Extracted page text data —
________________________

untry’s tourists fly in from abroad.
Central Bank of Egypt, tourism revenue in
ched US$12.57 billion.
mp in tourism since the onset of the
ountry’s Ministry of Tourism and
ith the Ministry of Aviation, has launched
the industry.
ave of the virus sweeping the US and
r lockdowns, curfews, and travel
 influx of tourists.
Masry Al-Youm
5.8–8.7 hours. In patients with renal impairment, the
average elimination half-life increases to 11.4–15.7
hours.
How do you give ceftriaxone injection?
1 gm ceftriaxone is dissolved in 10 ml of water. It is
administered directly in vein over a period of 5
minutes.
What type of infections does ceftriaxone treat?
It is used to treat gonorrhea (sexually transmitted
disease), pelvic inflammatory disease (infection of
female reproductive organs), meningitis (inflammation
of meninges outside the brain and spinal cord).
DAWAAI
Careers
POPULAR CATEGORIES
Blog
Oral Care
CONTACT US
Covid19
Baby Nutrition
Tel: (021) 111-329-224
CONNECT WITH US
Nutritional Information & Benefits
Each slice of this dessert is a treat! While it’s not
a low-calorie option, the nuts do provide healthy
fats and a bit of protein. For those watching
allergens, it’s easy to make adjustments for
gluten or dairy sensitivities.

________________________

WHAT THE TASK REQUIRES —
The whole of the data must be given again, exactly as shown.

WORKED SOLUTION —
untry’s tourists fly in from abroad.
Central Bank of Egypt, tourism revenue in
ched US$12.57 billion.
mp in tourism since the onset of the
ountry’s Ministry of Tourism and
ith the Ministry of Aviation, has launched
the industry.
ave of the virus sweeping the US and
r lockdowns, curfews, and travel
 influx of tourists.
Masry Al-Youm
5.8–8.7 hours. In patients with renal impairment, the
average elimination half-life increases to 11.4–15.7
hours.
How do you give ceftriaxone injection?
1 gm ceftriaxone is dissolved in 10 ml of water. It is
administered directly in vein over a period of 5
minutes.
What type of infections does ceftriaxone treat?
It is used to treat gonorrhea (sexually transmitted
disease), pelvic inflammatory disease (infection of
female reproductive organs), meningitis (inflammation
of meninges outside the brain and spinal cord).
DAWAAI
Careers
POPULAR CATEGORIES
Blog
Oral Care
CONTACT US
Covid19
Baby Nutrition
Tel: (021) 111-329-224
CONNECT WITH US
Nutritional Information & Benefits
Each slice of this dessert is a treat! While it’s not
a low-calorie option, the nuts do provide healthy
fats and a bit of protein. For those watching
allergens, it’s easy to make adjustments for
gluten or dairy sensitivities.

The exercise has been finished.